Tuesday, November 1, 2011: 2:30 PM

Carla Campbell, MD, MS , Department of Environmental and Occupational Health, Drexel School of Public Health, Philadelphia, PA
Curtis E. Cummings, MD, MPH , Department of Environmental and Occupational Health, Drexel University School of Public Health, Philadelphia, PA
Edward Gracely, PhD , Department of Epidemiology and Biostatistics, Drexel School of Public Health, Philadelphia, PA
Peter Palermo, MS , Philadelphia Department of Public Health, Philadelphia, PA
George Gould, JD , Community Legal Services of Philadelphia, Philadelphia, PA
Objectives: This study was designed to determine if the Philadelphia Lead Court was effective as an innovative law enforcement strategy in enforcing the existing city health code when property owners had not responded to orders from the Philadelphia Department of Public Health (PDPH) to remediate lead hazards found in the homes of children with elevated blood lead levels (BLLs). Methods: A quantitative assessment reviewed PDPH of cases from 1998-2002 (the Pre-Court Period) and from 2003-2008 (the Court Period). Compliance rates for each era were compared using a chi-square analysis. Time to compliance was determined by using Kaplan-Meier curves to look at the months until compliance, and a log-rank test compared them. The trends for BLLs of resident children will be examined for the period after compliance is achieved. Qualitative data was analyzed for trends and key themes among 15 key participants in the Lead Court process. Results: A total of 4207 unique properties from the health department records were analyzed. Within one year of the initial failed property inspection 6.6 % of the pre-Court and 72.6% of the Court cases had achieved compliance; p<.0001. The mean number of months to compliance was 50.1 (95% CI=49.3-51.0) months in the pre-Court era and 21.4 (95% CI= 20.1-22.8) months in the Court era; p<0.001. During interviews with Court participants, the responses indicated agreement that the court was very effective, with pre-Court enforcement strategies not effective. Conclusions: Lead Court is proven to be very effective, whereas the pre-court strategies were not effective. With Lead Court, most properties were remediated within one year of the initial failed inspection, and the mean number of months to compliance was less than half. This model of a specialized court could be replicated in other cities with similar problems of housing with lead hazards or difficulties in code enforcement.

Learning Areas:
Environmental health sciences
Public health or related public policy
Public health or related research

Learning Objectives:
1. Explain how housing and health code violations can lead to lead exposure and lead poisoning of young children. 2. Describe how a specialized court system can be created and utilized to carry out health code enforcement.

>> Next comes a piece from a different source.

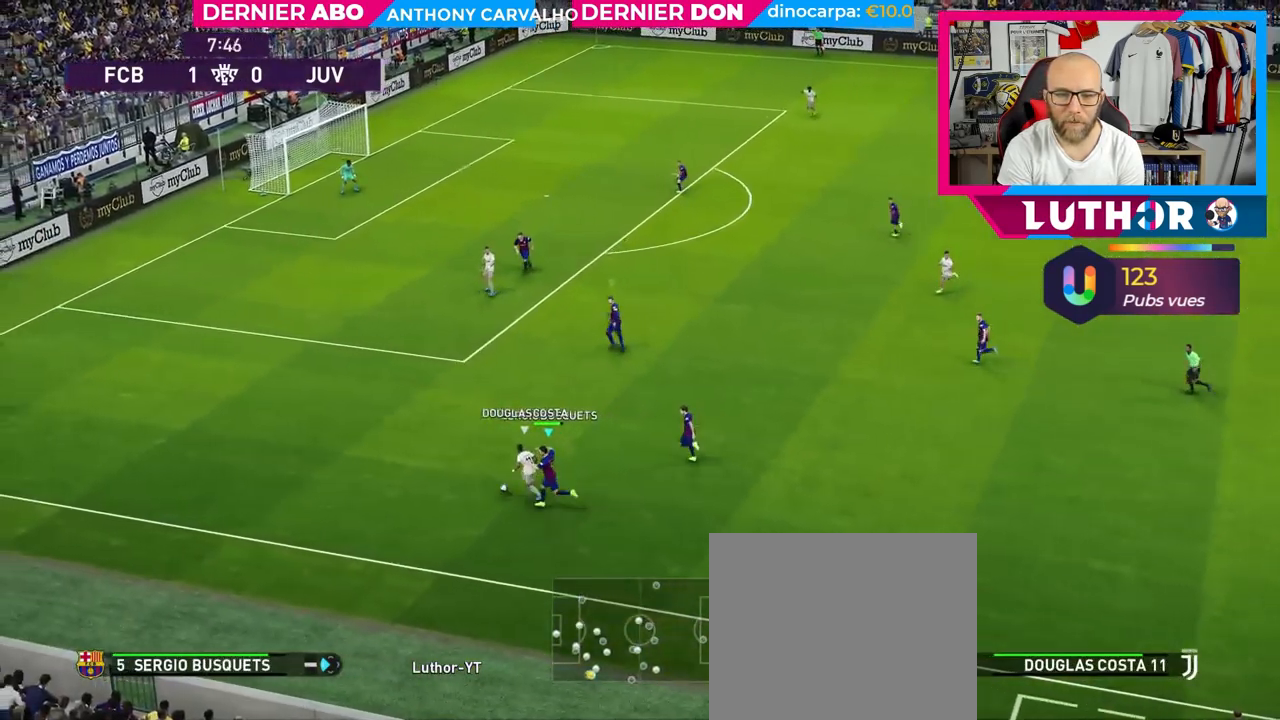
{"buttons": ["R2"], "left_stick": "up-left", "right_stick": "center", "events": [[83, "left_stick", "up-left"]]}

Keywords: Environmental Exposures, Child Health

Presenting author's disclosure statement:

Qualified on the content I am responsible for because: I have worked in childhood lead poisoning prevention for years and was the Principal Investigator on the study for the abstract being submitted.
Any relevant financial relationships? No

I agree to comply with the American Public Health Association Conflict of Interest and Commercial Support Guidelines, and to disclose to the participants any off-label or experimental uses of a commercial product or service discussed in my presentation.